In 2 dimensions, we can draw 2 parallel lines that have the same distance from a line.
I wanted to find parallel functions of a function and their distance is $d$ to the function for all inputs and tangents are equal as shown in the picture.
I assume we have $f(x)$ and we try to find parallel functions that named $g(x)$. $g(x)$ must have 2 solutions $g_1(x)$ and $g_2(x)$ as shown in the picture:
Equations to find g(x):
Equation $(1)$ :Parallel condition $f'(x_1)=g'(x_2)$
Equation $(2)$ : $A(x_1,f(x_1))$ and $B(x_2,g(x_2))$ they are in same line. $g(x_2)-f(x_1)=\frac{-1}{f'(x_1)}(x_2-x_1)$
Equation $(3)$ : d is between $A(x_1,f(x_1))$ and $B(x_2,g(x_2))$ $d^2=(x_2-x_1)^2+(g(x_2)-f(x_1))^2$
$(x_2-x_1)^2+(\frac{1}{(f'(x_1))^2}(x_2-x_1)^2=d^2$
$(x_2-x_1)^2+\frac{1}{(f'(x_1))^2}(x_2-x_1)^2=d^2$
$(x_2-x_1)^2==\frac{d^2(f'(x_1))^2}{1+(f'(x_1))^2} $
$x_2-x_1=+\frac{d.f'(x_1)}{\sqrt{1+(f'(x_1))^2}} $
$x_2-x_1=-\frac{d.f'(x_1)}{\sqrt{1+(f'(x_1))^2}} $
if we want to find first solution of $g(x)$
then need to take $x_2=x_1+\frac{df'(x_1)}{\sqrt{1+(f'(x_1))^2}} $ and put in Equation (1)

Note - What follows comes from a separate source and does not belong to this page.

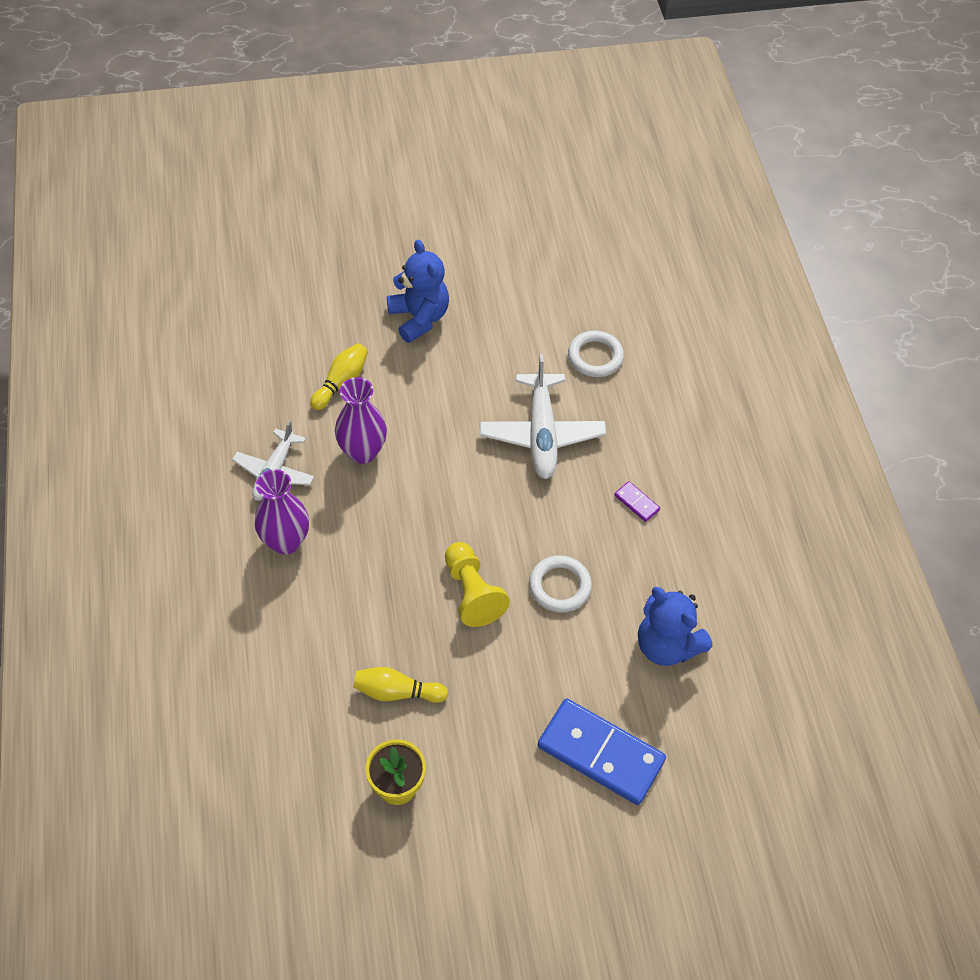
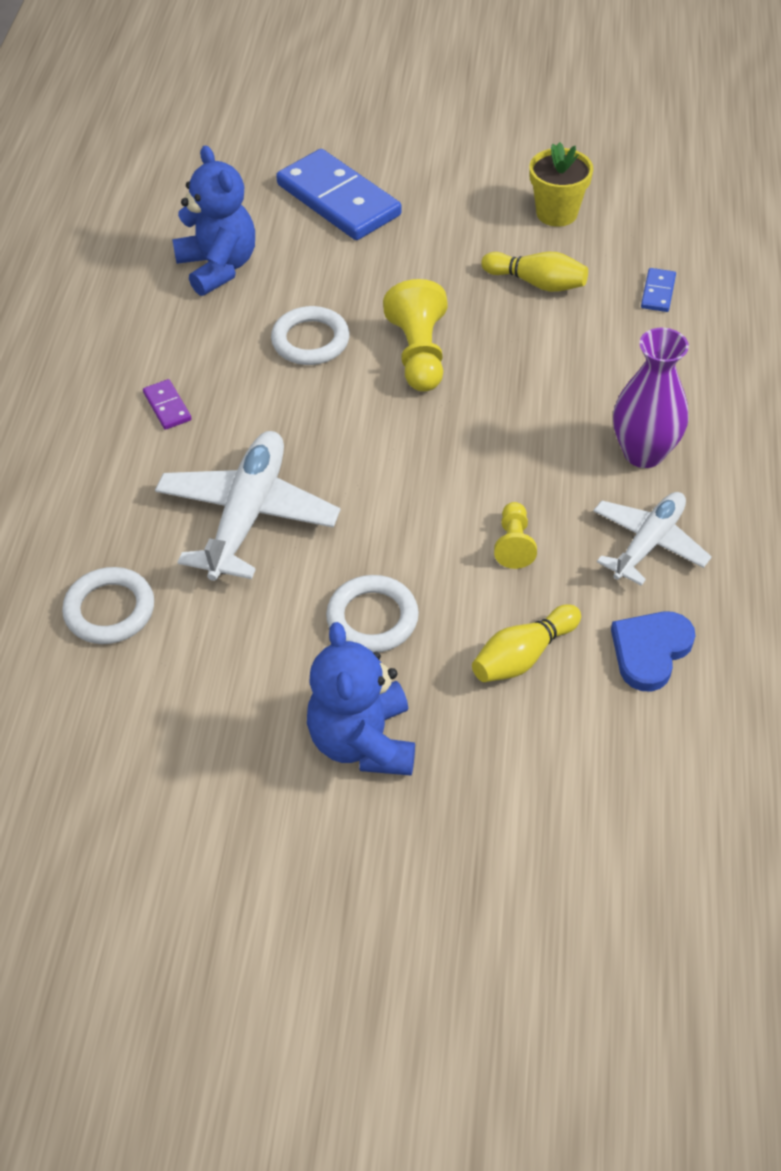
camera: 160 degrees left, 5 degrees down
(265, 401) = (650, 651): none -> blue heart
(292, 706) = (658, 292): none -> blue domino
(363, 452) = (514, 544): purple vase -> yellow pawn
(437, 385) = (372, 618): none -> white ring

$f'(x_1)=g'(x_1+\frac{d.(f'(x_1))}{\sqrt{1+(f'(x_1))^2}})$ replace $x_1$ with $x$ means for all values . and I tried to find $g(x)$ $f'(x)=g'(x+\frac{d.(f'(x))}{\sqrt{1+(f'(x))^2}})$
$f'(x)(1+(\frac{d.(f'(x))}{\sqrt{1+(f'(x))^2}})')=(1+(\frac{d.(f'(x))}{\sqrt{1+(f'(x))^2}})') g'(x+\frac{d.(f'(x))}{\sqrt{1+(f'(x))^2}})$
$\int f'(x)(1+(\frac{d.(f'(x))}{\sqrt{1+(f'(x))^2}})') dx= \int (1+(\frac{d.(f'(x))}{\sqrt{1+(f'(x))^2}})'). g'(x+\frac{d.(f'(x))}{\sqrt{1+(f'(x))^2}}) dx$
$\int f'(x)(1+(\frac{d.(f'(x))}{\sqrt{1+(f'(x))^2}})') dx= g(x+\frac{d.(f'(x))}{\sqrt{1+(f'(x))^2}})$
$g(x+\frac{d.(f'(x))}{\sqrt{1+(f'(x))^2}})=f(x)+\int f'(x)(\frac{d.(f'(x))}{\sqrt{1+(f'(x))^2}})') dx$
Am I in the right way to find $g(x)$? Can I find g(x) after integrations? Thanks in advance.